Dhisti mengangguk, memberikan tanda bahwa ia mengiyakan pertanyaan dari sang penari dan kemudian segera naik ke atas batu untuk menari.
Setelah menyelesaikan tarian secara terbalik, tidak ada yang terjadi dengan Dhisti. Ia masih terjebak dalam dunia aneh yang penuh warna.
“Apakah kamu yakin masih mengingatnya, Dhisti?” tanya penari untuk memastikan.
Orang yang ditanya tidak menjawab atau mengatakan sepatah kata pun, ia terus berusaha menari dengan gerakan terbalik sebanyak dua kali percobaan.
Sang penari semakin risau akan Dhisti, Ia takut jika Dhisti tidak dapat kembali ke dunianya sendiri.
“Tenang Dhisti, coba menarikah dengan tenang,” penari tersebut mencoba menenangkan Dhisti.
Setelah percobaan yang ketiga, akhirnya Dhisti bangun dari pingsannya dan tersadar. Ia melihat nenek pemilik sanggar tengah bersama clarisa dan kedua orang tuanya. Ia tidak berada di sebuah sanggar, melainkan berada di sebuah ranjang di rumah sakit.
“Nduk, udah tiga hari kamu pingsan. Kami khawatir,” ucap Ibu Dhisti.
-end flashback-
Tanpa sadar, kini mobil Dhisti telah mencapai jalan desanya. Ia menyadarkan dirinya dan kemudian menyikap air mata yang telah mengering.
Dilihatnya orang tua dari Dhisti sudah berada di halaman rumahnya menanti kedatangan sang kesayangan. Maklum saja, Dhisti adalah seorang anak tunggal dan pastinya orang tua Dhisti sangat menyayanginya.
“Ibu, Bapak,” Dhisti menyalimi tangan kedua orang tuanya yang kemudian disambut pelukan hangat dari sang Ibu.
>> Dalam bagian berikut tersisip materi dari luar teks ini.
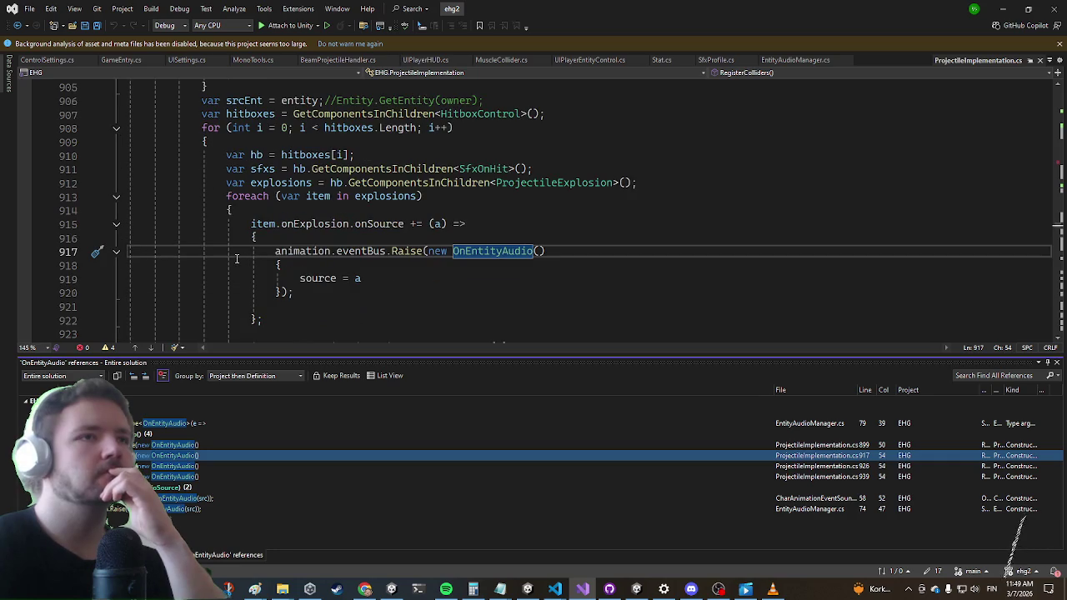
{"action": "left_click", "coordinate": [140, 467]}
“Kamu itu loh, sebulan sekali pulang atau paling gak dua bulan sekali. Ini udah satu tahun setengah kamu baru pulang. Lihat itu ibumu, dia sudah beberapa bulan ini sering mengigau tentang kamu,” Sahut bapak Dhisti
“Hehe maaf pak, Dhisti banyak kerjaan di kota,” jawab Dhisti sembari tersenyum menampakkan lesung pipinya yang manis.
“Udah, sekarang masuk kita makan, kamu pasti lapar Nduk,” Kata Ibu Dhisti sembari berjalan masuk diikuti oleh kedua tikus dan kucingnya.
Dhisti dan sang bapak memang sering bertengkar akan sesuatu hal yang sepele, namun, hal ini tidak membuat mereka saling membenci. Justru hal ini membuat suasana rumah menjadi semakin hangat.
“Ibu, tadi Dhisti lihat ada pertunjukkan tari,” ujar Dhisti sembari memakan sebuah apel.
“Halah, jangan aneh-aneh kamu. Kamu mau masuk ke dunia itu lagi?” sahut bapak dari Dhisti.
Mendengar jawaban yang tidak mengenakkan dari sang Bapak, Dhisti pun melirik ke Ibunya dan berharap untuk mendapatkan jawaban yang diinginkannya. Namun, sebaliknya ia juga mendapat tatapan tak enak dari sang Ibu.
“please, aku pasti jaga diri kok. Sekarang kan udah besar. Aku pengen banget belajar tari lagi,” mohon Dhisti pada orang tuanya sembari mengepalkan tangan beserta mata yang telah berair.
“Ya sudah, boleh tapi hanya tiga hari selama di desa dengan pengawasan pula dari kami,” jawab Ibu Dhisti.